In February, a China-linked group called RedEcho had targeted as many as 10 entities under India’s power grid as well as two maritime ports. Information about the Chinese malware compromising these entities was first given by Recorded Future, a privately held cybersecurity company headquartered in Somerville, Massachusetts, which said it had notified India’s Computer Emergency Response Team (CERT) on this issue.

Indian authorities hurriedly blocked attempts to penetrate the country’s electrical sector. Beijing, however, denied any involvement, its Foreign Ministry spokesman Wang Wenbin maintaining, “Without any proof, slandering a specific side is irresponsible behavior and an ill-intentioned one.” Intrusions into India’s critical infrastructure have been occurring since at least the middle of last year.

In fact, when the country’s financial capital of Mumbai, a metropolis with a population of 24 million, collapsed last October under an unprecedented power outage that lasted several hours, the state and the central governments argued over whether the crisis had been caused by a Chinese cyberattack.
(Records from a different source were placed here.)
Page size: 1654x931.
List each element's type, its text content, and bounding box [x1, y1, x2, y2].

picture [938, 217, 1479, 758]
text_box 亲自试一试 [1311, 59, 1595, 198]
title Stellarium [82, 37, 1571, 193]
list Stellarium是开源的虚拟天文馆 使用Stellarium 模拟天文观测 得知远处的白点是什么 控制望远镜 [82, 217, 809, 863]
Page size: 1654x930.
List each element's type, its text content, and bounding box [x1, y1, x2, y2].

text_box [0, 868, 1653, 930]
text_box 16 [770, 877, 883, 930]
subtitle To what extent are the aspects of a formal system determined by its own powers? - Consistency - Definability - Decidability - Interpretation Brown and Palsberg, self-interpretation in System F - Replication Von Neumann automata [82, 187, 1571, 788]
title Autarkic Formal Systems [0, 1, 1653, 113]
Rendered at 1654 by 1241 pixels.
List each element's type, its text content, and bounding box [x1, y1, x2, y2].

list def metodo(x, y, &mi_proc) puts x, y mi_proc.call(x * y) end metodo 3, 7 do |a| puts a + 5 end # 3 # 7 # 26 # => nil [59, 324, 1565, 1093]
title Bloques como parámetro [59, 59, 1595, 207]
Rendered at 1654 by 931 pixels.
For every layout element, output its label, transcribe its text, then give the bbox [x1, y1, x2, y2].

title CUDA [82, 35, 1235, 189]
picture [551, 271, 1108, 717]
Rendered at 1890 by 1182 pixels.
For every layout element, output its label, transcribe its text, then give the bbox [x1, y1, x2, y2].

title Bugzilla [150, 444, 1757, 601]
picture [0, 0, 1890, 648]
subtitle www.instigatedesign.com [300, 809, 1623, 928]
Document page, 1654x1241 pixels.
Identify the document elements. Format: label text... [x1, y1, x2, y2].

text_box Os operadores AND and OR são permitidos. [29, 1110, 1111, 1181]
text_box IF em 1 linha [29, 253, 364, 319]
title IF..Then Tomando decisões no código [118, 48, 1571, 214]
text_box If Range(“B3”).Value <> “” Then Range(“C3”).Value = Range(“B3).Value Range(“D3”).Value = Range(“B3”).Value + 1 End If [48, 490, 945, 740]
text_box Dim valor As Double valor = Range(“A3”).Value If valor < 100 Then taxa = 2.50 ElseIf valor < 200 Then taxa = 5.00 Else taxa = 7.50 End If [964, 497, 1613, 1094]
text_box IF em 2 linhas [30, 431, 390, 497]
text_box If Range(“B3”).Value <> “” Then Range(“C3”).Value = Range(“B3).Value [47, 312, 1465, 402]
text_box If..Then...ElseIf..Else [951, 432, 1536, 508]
Although the Union government discounted allegations of sabotage and blamed the outage on “human error”, Nitin Raut, the energy minister of the state of Maharashtra of which Mumbai is the capital, informed the legislature that the massive power outage was very likely the result of cyber sabotage. It was widely suspected that the hacking had been perpetrated from China. The minister noted that an investigation into the grid failure established that hacking attempts had been made from IP addresses traced to “foreign” companies to log in to the power network and nearly “14 Trojan horses” carrying malware had infiltrated the state’s computerised electric system. He added that eight gigabyte of unaccounted foreign data could have been transferred to the main electricity board, with black-listed IP addresses having attempted to log-in to the state electricity board’s servers.

The power outage had brought the financial, commercial and banking powerhouse of the country to a complete standstill for several hours, crippling banks, offices, stock markets, transport networks and households.